Special train from Guwahati brings several northeastern Indians to the city
At around 4.30 a.m. on Tuesday, the special train from Guwahati brought in hundreds of northeastern Indians, over a fortnight after thousands fled the city following widespread panic and fear among the community.
According to police estimates, around 1,000 people arrived this morning. DIG Police Railways B. Srikantappa, who was at the City Railway Station to “welcome them back” told The Hindu, “Around a thousand people came in the special train.”
He also pointed out that there are three trains weekly and close to 6,000 people have come to the city in the regular trains over the past week.
He said the passengers consisted of both working professionals as well as students.

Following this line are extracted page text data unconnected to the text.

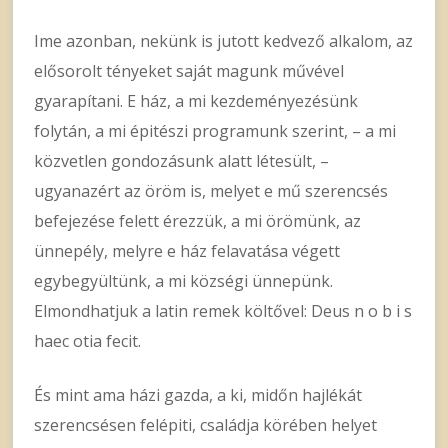
Ime azonban, nekünk is jutott kedvező alkalom, az
elősorolt tényeket saját magunk művével
gyarapítani. E ház, a mi kezdeményezésünk
folytán, a mi épitészi programunk szerint, – a mi
közvetlen gondozásunk alatt létesült, –
ugyanazért az öröm is, melyet e mű szerencsés
befejezése felett érezzük, a mi örömünk, az
ünnepély, melyre e ház felavatása végett
egybegyültünk, a mi községi ünnepünk.
Elmondhatjuk a latin remek költővel: Deus n o b i s
haec otia fecit.
És mint ama házi gazda, a ki, midőn hajlékát
szerencsésen felépiti, családja körében helyet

However, railway authorities are unsure if all the people who arrived are the ones who fled the city during the exodus that took place in the city about a fortnight ago.

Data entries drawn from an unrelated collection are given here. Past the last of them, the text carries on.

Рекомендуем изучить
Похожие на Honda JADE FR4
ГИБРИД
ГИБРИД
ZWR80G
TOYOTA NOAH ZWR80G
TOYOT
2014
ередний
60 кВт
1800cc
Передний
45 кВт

N. Ramesh, Senior Divisional Commercial Manager, Bangalore Division, said: “Train No. 02509 Bangalore City–Guwahati Special in the return direction left on Tuesday morning. It had 520 berths occupied and 632 berths were vacant.” He said: “45 per cent of the sleeper berths were filled and 87 per cent of general berths was full.”
Directive on attendance
Speaking to reporters at a KSRTC function here on Tuesday, Home Minister R. Ashok said that the students who had gone to their home States need not worry about their attendance as the government has directed colleges to give them attendance. Several leading colleges had reportedly refused to condone attendance shortage to students who chose to leave. A substantial number of the northeast Indian population here comprises students.
In spite of several people from northeast India returning in large numbers, Tiken Tayenjam, president, Bangalore Manipuri Student’s Association, is flooded with calls from his friends from hometown.
He said, “Right now situation is getting normal and I am assuring people but ultimately it is their decision to return.”
Longjam Tony, a student of M.S. Ramaiah College, said that people from his community who are still in their respective hometowns would take some time to return. He said, “Right now the situation is calm but people need some time to regain their lost faith.”
He said the people who have returned do not have any fear and are returning to their college and workplace.